Rzecznik rządu pytany w środę, czy będzie obowiązywała wkrótce jednolita cena książki poinformował, że "trwają pewne rozmowy w ministerstwie". "Jest projekt, który został przygotowany przez pewną grupę księgarzy, bo to jest ich właściwie inicjatywa, z tym projektem trafili do ministerstwa kultury, trwają w tym momencie rozmowy, jak by to miało w przyszłości wyglądać" - zaznaczył.
"Natomiast nie ma w tym momencie żadnego projektu ustawowego, rządowego przygotowanego" - podkreślił Bochenek. Pytany, czy rząd widzi potrzebę wprowadzenia jednolitej ceny książki odpowiedział, że rząd na razie analizuje sytuację.
"Poczekajmy, jaka będzie decyzja resortu, bo to na razie w tym resorcie musi się wykuć pewna spójna koncepcja tak, aby nie zaburzyć funkcjonowania całego rynku książki i oczywiście, żeby to w jakikolwiek sposób nie wpłynęło negatywnie na konsumentów i czytelników" - powiedział Bochenek.
Jak podkreślił, w tej kwestii trzeba wyważyć interesy zarówno czytelników jak i księgarzy. Rzecznik rządu ocenił, że rabaty oferowane przez niektóre sieci handlowe są "drastycznie wysokie", co prowadzi jego zdaniem do tego, że wiele księgarń musi zostać zamknięte.
"Dlatego trzeba w jakiś sposób zastanowić się, jak by to miało w przyszłości funkcjonować, natomiast tak jak mówię - żadne decyzje w tej sprawie jeszcze nie zapadły" - zaznaczył.
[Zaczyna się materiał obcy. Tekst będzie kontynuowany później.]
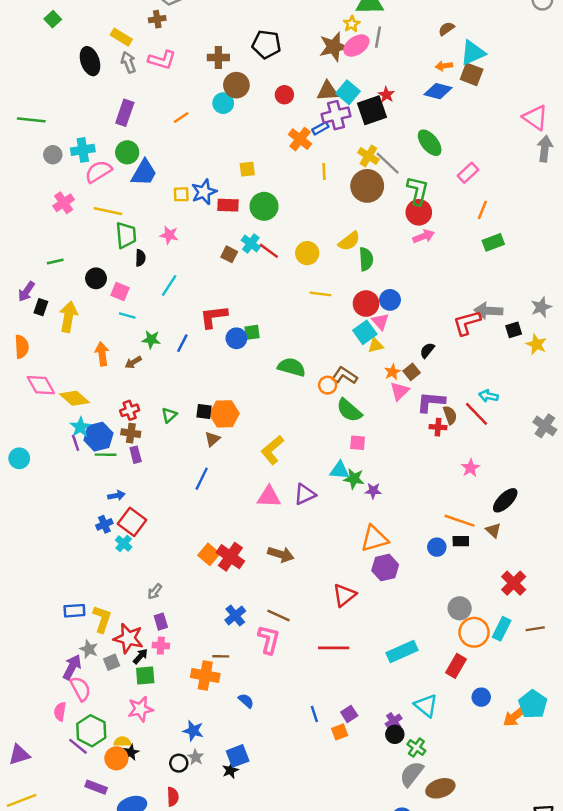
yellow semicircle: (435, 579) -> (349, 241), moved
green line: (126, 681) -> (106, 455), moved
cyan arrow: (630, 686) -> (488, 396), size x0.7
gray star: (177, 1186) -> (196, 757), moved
"W tym momencie to jest pewna inicjatywa społeczna, która trafiła do resortu kultury, poczekajmy jaki będzie efekt tych rozmów, czy rzeczywiście w ogóle będzie tutaj konieczność jakiejkolwiek interwencji legislacyjnej ze strony rządu, tego jeszcze nie wiemy" - dodał rzecznik rządu.